Talk to him about theatre and he lights up. Considering he has only had one big role, is he faking this great enthusiasm for the theatre? "No, I am not," he says indignantly. An eyebrow arches aristocratically. He resents my accusation. He 'loved' his East is East role, 'loved' frying chips on stage for all the hours the role required and 'loved' the good press he got. It was a moment in time that everything seemed to work for him. Earth, happened, auditions came by, the 'colour blind' casting that theatre and Hollywood was trying to follow gave Asian actors hope. "But", he says, with a touch of wistfulness for a way of life he has had to let go of, "9/11 really did change a lot of things."

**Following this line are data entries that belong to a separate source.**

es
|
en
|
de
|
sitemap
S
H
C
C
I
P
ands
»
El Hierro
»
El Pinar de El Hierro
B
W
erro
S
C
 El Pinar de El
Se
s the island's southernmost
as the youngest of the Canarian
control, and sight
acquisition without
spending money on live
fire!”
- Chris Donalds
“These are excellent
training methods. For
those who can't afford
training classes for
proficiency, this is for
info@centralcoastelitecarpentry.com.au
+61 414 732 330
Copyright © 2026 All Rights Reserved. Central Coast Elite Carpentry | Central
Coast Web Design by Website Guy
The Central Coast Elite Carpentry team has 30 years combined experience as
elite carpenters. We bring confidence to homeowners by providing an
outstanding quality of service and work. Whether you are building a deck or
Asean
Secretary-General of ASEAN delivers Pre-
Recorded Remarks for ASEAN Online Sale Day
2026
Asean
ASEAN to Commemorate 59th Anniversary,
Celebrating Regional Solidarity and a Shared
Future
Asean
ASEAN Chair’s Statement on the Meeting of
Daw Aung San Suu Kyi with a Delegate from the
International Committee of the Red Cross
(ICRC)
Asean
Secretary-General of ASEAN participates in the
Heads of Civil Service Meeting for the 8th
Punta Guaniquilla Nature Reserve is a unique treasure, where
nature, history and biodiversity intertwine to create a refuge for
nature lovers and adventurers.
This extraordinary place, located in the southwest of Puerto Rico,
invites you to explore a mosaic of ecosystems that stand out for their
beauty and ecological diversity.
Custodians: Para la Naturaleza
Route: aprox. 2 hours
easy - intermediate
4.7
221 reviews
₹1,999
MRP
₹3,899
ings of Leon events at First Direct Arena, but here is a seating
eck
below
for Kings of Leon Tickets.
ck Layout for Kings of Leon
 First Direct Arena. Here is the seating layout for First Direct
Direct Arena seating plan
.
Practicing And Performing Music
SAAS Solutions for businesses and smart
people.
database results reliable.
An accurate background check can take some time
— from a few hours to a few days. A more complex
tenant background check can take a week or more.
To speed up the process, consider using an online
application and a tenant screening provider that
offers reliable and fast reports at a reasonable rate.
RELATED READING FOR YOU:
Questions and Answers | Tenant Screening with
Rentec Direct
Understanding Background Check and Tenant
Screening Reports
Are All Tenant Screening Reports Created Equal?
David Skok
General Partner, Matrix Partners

Why has it taken him so long to loop back into Bollywood? He smiles his lopsided smile, "Before you win, you have to surrender," he says, quoting philosophically from the book, Shantaram. Just go, just accept, and just be. And it's working for him. If Bawandar was dismissed with a terse "I didn't have fun," now there is no more agitation at systems going haywire, long waits and scripts that unravel even as they are bound. Now he's Bollywood mainstream, all guns blazing, full-on, in the Vikram Bhatt-directed Elaan where he plays a businessman who is looking to revenge his father's murder. "I enjoyed Elaan," he says cheerfully. He's just shot a commercial for Lays with Saif Ali Khan and Preity Zinta and he's had a blast. Ummm, that smile again. There is both an intensity and a sophistication about Rahul that could be moulded in the hands of a good director into the tradition of the great romantic heroes. But he has to let himself go, to reach out both as a person and an actor, in order to project himself on a larger scale. The boy who roller bladed along the banks of the Hudson in NYC or gleamed the curves and loops of LA's freeways may have to bring the same sense of freedom and passion to his evolution into a Bollywood actor. Something about Rahul Khanna says that he will.